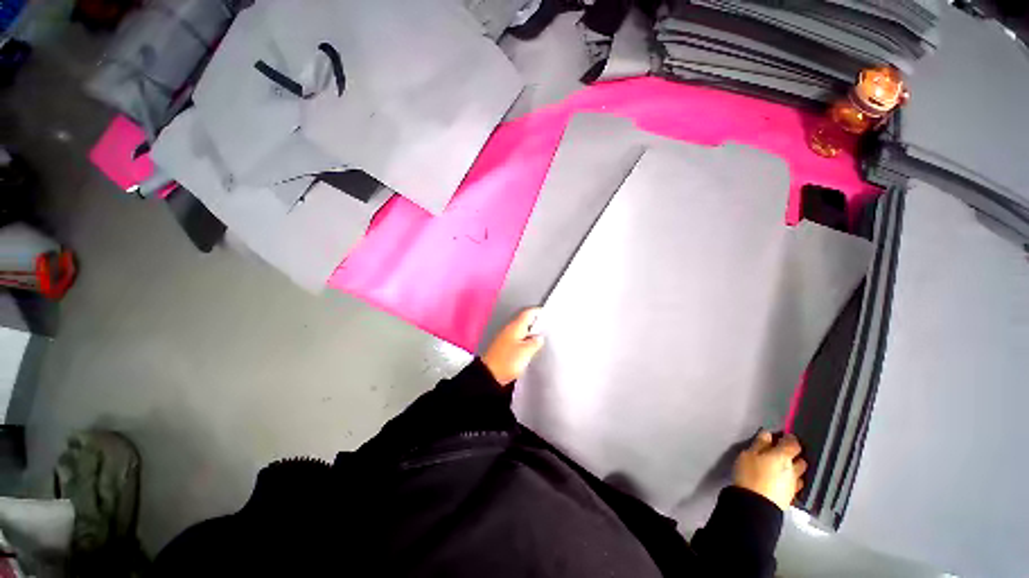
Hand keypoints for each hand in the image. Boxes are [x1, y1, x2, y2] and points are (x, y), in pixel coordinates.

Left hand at [482, 308, 545, 385]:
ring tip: (540, 340)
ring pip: (521, 331)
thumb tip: (539, 338)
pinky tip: (529, 350)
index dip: (538, 312)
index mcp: (515, 326)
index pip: (528, 313)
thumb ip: (535, 342)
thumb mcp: (526, 352)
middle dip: (536, 323)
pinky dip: (524, 342)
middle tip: (547, 328)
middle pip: (524, 321)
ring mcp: (505, 338)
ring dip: (530, 334)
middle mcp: (509, 329)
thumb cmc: (506, 361)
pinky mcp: (503, 347)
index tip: (547, 315)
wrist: (489, 375)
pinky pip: (517, 340)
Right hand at [733, 430, 807, 510]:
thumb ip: (760, 444)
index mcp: (783, 457)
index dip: (790, 439)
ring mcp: (794, 485)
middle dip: (794, 456)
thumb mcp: (748, 455)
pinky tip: (780, 482)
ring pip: (799, 474)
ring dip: (793, 470)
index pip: (793, 444)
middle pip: (800, 460)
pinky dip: (789, 481)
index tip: (783, 436)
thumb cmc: (750, 474)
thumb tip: (768, 434)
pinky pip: (794, 485)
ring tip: (781, 469)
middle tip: (782, 454)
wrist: (756, 504)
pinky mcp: (791, 497)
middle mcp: (793, 470)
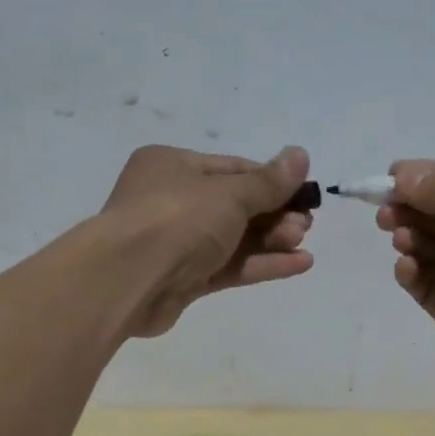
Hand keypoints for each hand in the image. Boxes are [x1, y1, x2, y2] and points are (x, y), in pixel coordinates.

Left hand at [102, 144, 314, 336]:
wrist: (128, 279)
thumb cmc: (177, 219)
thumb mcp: (229, 194)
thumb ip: (268, 182)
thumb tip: (301, 154)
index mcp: (173, 166)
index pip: (232, 169)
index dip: (271, 181)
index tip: (303, 193)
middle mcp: (171, 201)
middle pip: (234, 206)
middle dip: (273, 215)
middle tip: (306, 225)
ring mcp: (176, 244)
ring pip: (232, 239)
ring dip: (271, 241)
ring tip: (304, 244)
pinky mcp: (183, 281)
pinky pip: (228, 267)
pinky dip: (260, 265)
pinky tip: (298, 265)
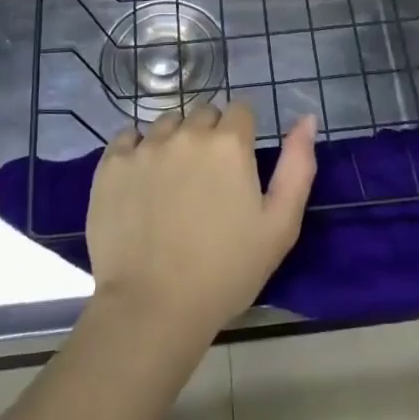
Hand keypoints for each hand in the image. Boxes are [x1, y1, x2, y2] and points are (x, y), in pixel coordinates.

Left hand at [86, 104, 317, 342]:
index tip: (238, 166)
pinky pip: (127, 138)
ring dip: (174, 141)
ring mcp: (145, 146)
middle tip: (207, 181)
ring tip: (172, 184)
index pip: (240, 110)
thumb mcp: (280, 225)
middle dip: (209, 136)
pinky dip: (136, 151)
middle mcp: (187, 132)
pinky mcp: (111, 164)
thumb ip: (298, 165)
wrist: (153, 309)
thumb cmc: (226, 271)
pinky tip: (141, 182)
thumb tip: (307, 118)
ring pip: (166, 124)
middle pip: (203, 113)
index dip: (242, 134)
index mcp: (229, 143)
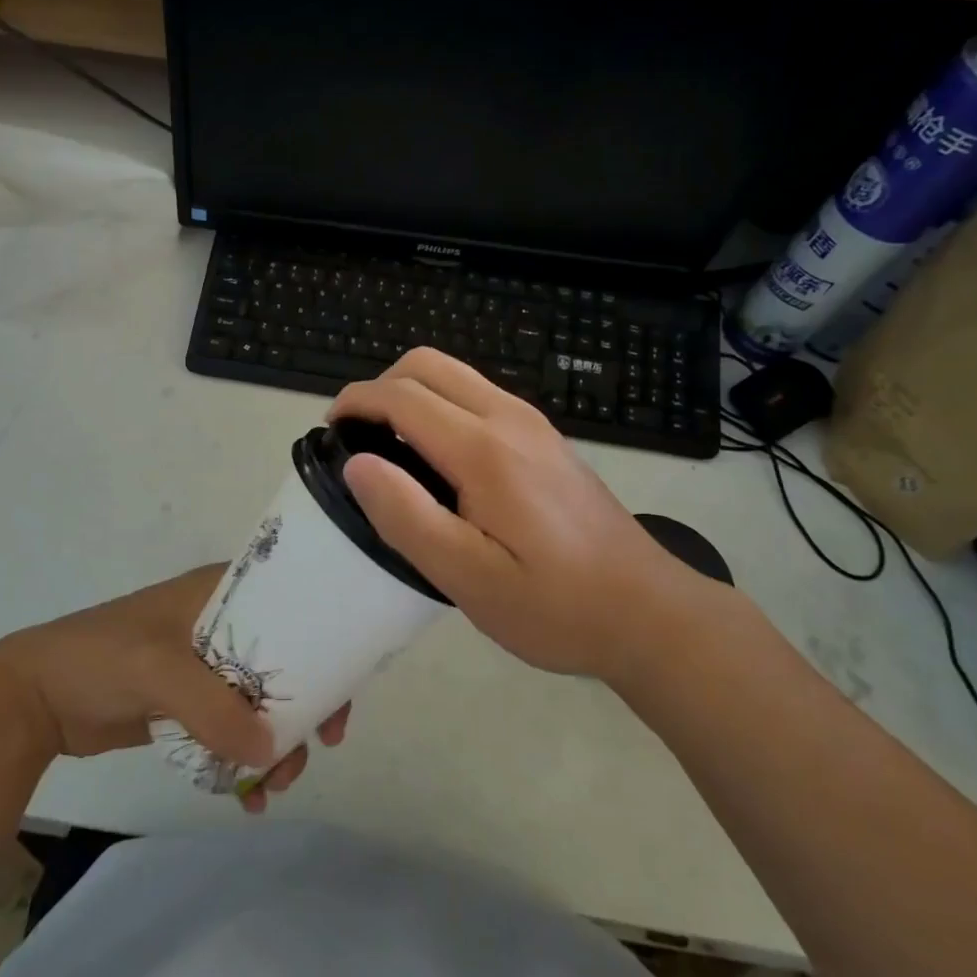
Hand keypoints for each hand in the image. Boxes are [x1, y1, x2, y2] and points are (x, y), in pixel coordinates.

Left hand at [0, 564, 348, 810]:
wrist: (36, 698)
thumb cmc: (100, 657)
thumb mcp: (157, 669)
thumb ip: (212, 707)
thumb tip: (270, 750)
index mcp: (220, 593)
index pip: (289, 607)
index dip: (322, 643)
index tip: (341, 691)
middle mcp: (222, 625)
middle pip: (284, 661)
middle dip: (304, 706)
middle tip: (318, 748)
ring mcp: (206, 668)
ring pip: (262, 702)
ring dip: (276, 743)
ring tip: (273, 787)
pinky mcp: (190, 705)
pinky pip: (233, 730)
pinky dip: (247, 760)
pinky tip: (249, 798)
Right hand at [328, 349, 730, 683]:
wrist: (648, 611)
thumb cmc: (555, 605)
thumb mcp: (469, 579)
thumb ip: (407, 516)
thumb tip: (358, 463)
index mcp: (484, 450)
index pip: (403, 396)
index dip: (356, 401)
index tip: (329, 429)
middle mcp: (509, 418)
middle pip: (428, 364)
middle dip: (380, 386)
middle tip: (358, 436)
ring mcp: (532, 423)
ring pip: (455, 375)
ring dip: (411, 393)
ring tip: (390, 447)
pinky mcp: (544, 438)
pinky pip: (478, 396)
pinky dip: (440, 405)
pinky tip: (438, 459)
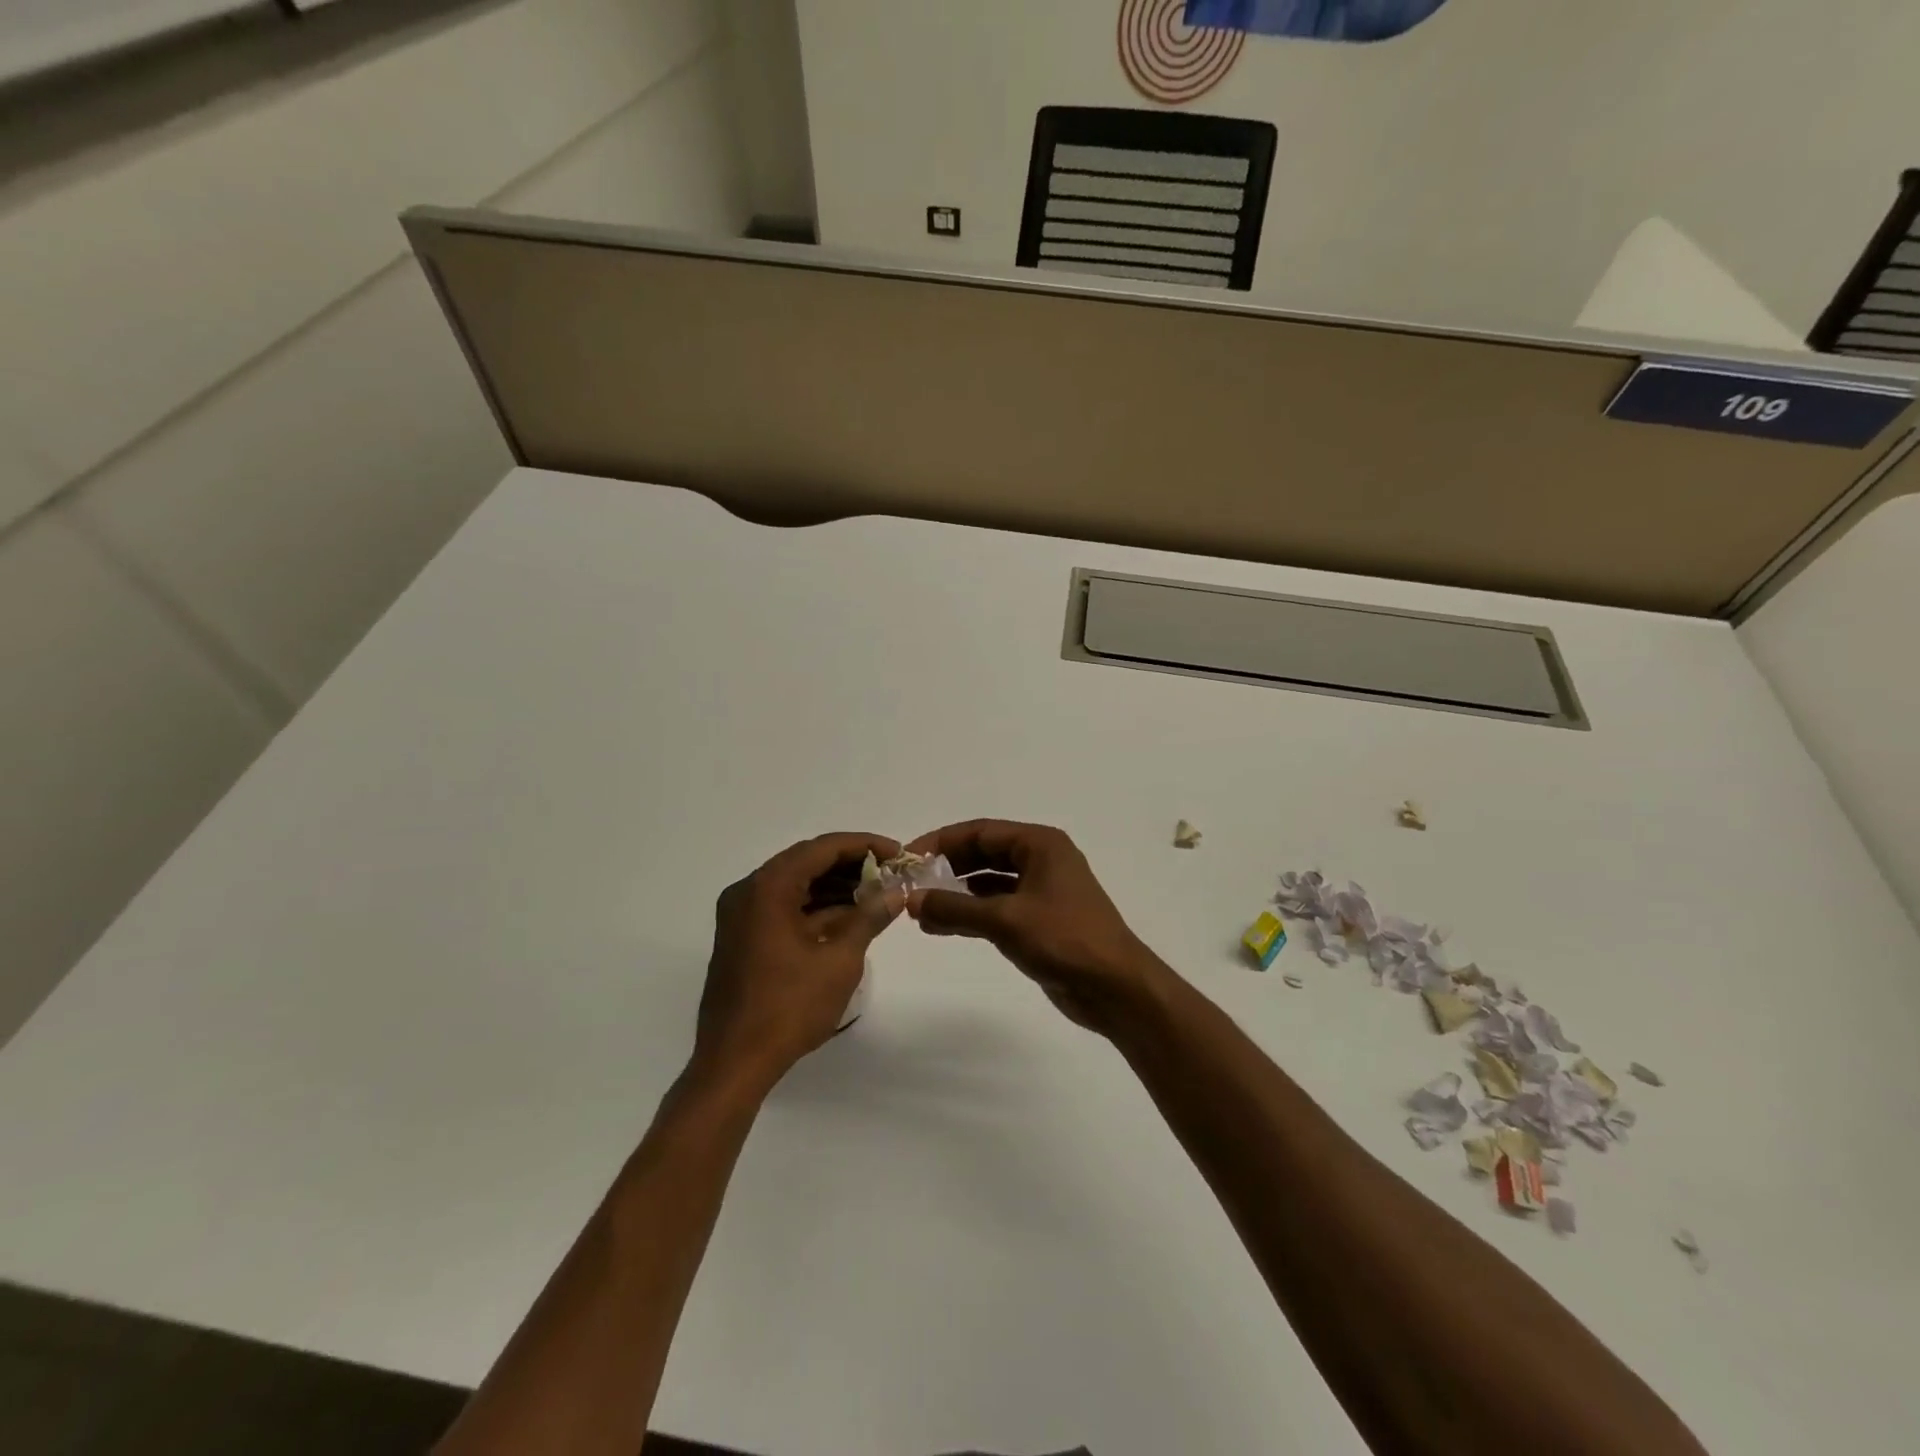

TO DO
Write out the lines beginning at the line with "index dip: (356, 401)" and ending at the last line of the entries. Include no pictures.

EXERCISE RESULT
index dip: (356, 401)
index tip: (329, 429)
middle mcp: (509, 418)
middle pip: (428, 364)
middle dip: (380, 386)
middle tip: (358, 436)
ring mcp: (532, 423)
ring pip: (455, 375)
ring dip: (411, 393)
ring tip: (390, 447)
pinky mcp: (544, 438)
pinky pip: (478, 396)
pinky dip: (440, 405)
pinky tip: (438, 459)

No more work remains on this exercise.